I switched from directly manipulating video memory to teletype output (INT 10/AH=0eh).
I tried to implement LBA addressing for disk access but failed. The reason this is important is that legacy BIOS CylinderHeadSector addressing combined with the IDE interface only gives you access to the first ~504 MBytes of the disk (more info about this can be read here).
You can shutdown now (but reboot is still broken under QEMU).
Part of FAT12 support.

I'll probably rewrite the whole OS after isolating the few necessities - the bootloader, the linker script, the keyboard handler and the FAT12 driver. These parts when combined together can serve as the basis for a 16-bit toy operating system. I have a few other ideas that are drastically different from the conventional approach; I'll probably stop working on Mini16 before realizing those ideas.

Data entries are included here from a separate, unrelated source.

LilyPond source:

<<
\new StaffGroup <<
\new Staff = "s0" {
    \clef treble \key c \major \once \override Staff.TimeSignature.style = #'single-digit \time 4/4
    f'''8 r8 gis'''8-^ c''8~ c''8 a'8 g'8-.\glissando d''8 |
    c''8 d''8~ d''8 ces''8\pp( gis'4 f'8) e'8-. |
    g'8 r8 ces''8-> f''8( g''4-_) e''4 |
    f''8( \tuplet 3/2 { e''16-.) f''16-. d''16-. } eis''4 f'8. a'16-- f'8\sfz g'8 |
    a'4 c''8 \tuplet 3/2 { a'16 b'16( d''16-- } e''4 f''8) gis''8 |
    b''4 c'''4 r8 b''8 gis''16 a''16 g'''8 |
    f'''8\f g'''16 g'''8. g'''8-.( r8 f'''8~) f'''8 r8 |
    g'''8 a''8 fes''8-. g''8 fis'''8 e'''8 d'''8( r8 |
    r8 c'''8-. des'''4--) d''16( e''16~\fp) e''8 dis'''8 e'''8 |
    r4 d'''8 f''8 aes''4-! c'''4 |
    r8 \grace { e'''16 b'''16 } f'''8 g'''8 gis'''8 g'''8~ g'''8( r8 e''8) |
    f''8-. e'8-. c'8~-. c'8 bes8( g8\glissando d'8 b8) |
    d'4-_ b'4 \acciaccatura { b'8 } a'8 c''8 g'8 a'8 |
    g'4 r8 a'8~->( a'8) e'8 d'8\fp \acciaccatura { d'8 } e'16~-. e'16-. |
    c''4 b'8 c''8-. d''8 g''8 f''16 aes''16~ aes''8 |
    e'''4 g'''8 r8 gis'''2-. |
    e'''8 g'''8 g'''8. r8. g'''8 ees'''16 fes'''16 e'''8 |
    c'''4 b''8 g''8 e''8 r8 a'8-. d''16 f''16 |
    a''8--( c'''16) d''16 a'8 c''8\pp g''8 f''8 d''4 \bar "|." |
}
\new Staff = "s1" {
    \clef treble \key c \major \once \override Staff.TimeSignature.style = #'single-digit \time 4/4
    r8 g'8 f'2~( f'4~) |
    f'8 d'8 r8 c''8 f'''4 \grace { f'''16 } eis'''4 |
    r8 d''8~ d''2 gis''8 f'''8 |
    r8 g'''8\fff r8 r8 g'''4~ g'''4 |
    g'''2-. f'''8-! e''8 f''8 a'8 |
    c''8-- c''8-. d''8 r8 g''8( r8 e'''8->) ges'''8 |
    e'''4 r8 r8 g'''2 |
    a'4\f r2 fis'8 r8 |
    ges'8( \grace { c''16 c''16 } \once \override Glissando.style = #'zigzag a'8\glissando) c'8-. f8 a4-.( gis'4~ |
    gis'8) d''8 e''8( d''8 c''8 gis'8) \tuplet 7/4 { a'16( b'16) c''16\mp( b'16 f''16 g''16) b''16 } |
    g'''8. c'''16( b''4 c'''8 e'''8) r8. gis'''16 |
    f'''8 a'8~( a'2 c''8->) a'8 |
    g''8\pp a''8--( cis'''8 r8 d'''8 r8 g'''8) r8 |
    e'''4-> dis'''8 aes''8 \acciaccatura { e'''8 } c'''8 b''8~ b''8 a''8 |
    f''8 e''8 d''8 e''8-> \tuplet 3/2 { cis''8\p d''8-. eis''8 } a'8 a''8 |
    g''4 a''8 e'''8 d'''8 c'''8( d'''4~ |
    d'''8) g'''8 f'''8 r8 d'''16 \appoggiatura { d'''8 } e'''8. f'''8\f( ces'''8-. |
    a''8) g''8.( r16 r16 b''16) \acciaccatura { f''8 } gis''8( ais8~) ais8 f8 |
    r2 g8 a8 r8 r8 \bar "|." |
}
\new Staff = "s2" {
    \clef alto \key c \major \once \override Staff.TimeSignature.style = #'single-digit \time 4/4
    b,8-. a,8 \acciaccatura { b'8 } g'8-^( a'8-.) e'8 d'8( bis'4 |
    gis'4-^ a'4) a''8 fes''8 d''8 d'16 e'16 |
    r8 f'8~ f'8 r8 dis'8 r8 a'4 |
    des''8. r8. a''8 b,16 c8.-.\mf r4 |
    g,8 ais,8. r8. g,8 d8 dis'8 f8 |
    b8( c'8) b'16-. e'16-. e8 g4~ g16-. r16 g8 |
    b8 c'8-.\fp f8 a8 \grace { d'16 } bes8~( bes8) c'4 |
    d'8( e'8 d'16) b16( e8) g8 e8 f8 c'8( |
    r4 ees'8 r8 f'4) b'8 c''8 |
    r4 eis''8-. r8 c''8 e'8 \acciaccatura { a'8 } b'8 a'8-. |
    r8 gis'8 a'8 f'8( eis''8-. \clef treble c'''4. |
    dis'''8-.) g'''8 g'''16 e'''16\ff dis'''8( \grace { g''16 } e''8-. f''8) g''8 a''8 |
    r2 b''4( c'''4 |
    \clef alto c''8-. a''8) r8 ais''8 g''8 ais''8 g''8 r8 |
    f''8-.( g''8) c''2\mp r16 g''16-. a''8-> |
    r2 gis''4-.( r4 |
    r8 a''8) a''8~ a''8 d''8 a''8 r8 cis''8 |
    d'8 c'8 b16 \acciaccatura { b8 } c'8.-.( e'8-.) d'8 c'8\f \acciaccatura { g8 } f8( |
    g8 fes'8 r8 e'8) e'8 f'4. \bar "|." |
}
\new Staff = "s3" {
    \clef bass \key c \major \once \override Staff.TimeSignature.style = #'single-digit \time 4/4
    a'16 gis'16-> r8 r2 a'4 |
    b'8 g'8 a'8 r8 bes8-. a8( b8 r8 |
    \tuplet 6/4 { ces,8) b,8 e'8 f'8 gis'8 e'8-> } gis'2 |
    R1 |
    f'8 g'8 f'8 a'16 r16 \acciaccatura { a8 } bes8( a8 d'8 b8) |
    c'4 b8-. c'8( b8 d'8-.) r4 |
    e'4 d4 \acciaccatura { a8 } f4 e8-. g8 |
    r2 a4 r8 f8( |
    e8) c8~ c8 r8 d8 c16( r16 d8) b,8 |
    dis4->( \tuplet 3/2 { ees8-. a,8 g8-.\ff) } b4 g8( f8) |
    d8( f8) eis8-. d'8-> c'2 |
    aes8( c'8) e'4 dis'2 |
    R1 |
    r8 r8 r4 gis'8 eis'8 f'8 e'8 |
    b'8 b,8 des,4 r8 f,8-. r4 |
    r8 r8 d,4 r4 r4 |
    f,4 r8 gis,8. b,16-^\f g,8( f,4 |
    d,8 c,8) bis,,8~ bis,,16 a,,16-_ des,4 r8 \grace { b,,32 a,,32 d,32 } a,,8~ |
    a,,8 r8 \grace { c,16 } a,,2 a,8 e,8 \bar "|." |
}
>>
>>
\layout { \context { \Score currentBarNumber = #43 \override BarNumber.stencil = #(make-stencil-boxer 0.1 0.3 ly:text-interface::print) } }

The near and far pointer hussle

The fact that I really didn't have any consistent rules about what kind of pointer should I use finally bites me back. When will the difference between near and far pointer become a trouble? When you need to work across multiple segment. When your kernel fits within one segment (64KBytes), it's better to use near pointers internally and only use far pointers when implementing syscall. 32-bit protected mode does not have this issue because there's just one kind of pointer.

FAT12

As someone who have never worked towards a RAM-confined situation, I have never felt so much pain before. Maybe I'm just this bad at programming.

Thinking before coding

File drivers aren't the kind of thing that you can just write a "Minimal Viable Product" and iterate upon it: the full spec *is* the MVP, so unless you did everything you have nothing. After a few days of mindlessly generating garbage and getting nowhere, I decided to start again and write stuff like this:

// find next cluster with a FATClusterPointer
// NOTE: FAT values are pointers pointing to the next cluster
// 0.  require a DriveParameter(dp)
//             a FATDescriptor(desc)
//         and a FATClusterPointer(cp)
// 1.  calculate how many cluster there is in 3 sector (n_cluster_in_group):
//         (3 * desc.bytes_per_sector) / 12
// 2.  calculate which group is cp.cluster_id in (group_current)
// 3.  calculate which group is cp.cluster_value in (group_next)
// 4.  if group_current != group_next:
//         load fat table (group group_n)
// 5.  calculate the offset
//     because we are talking about fat12 here so things are trickier. for fat12
//     the clusters are arranged like this:
//             AB CD EF GH IJ KL ...
//         three bytes maps to 2 cluster & the whole thing is in little-endian,
//         so it's actually:
//             cluster 1 & 0: EFCDAB --> 0xEFC 0xDAB
//                 cluster 0: offset 1 lower nibble ~ offset 0 byte
//                 cluster 1: offset 2 byte ~ offset 1 higher nibble
//             cluster 3 & 2: KLIJGH --> 0xKLI 0xJGH
//                 cluster 2: offset 4 lower nibble ~ offset 3 byte
//                 cluster 1: offset 5 byte ~ offset 4 higher nibble
//     we should make next_cluster_id be next_cluster_id % length_of_group_in_cluster first.
//     let modded_id = next_cluster_id % (desc.bytes_per_sector * 3 / 12)
//     so for even cluster id:
//         offset [modded_id / 2 * 3 + 1] lower nibble ~ offset [modded_id / 2 * 3] byte
//     for odd cluster id:
//         offset [modded_id / 2 * 3 + 2] byte ~ offset [modded_id / 2 * 3 + 1] higher nibble
// 6.  retrieve the cluster value.
// 7.  update cp.
// RETURNS 1 and don't do anything if end of cluster chain.

It works like a charm. The coding was way easier after I wrote stuff down, and there were way less bugs after I have done the coding.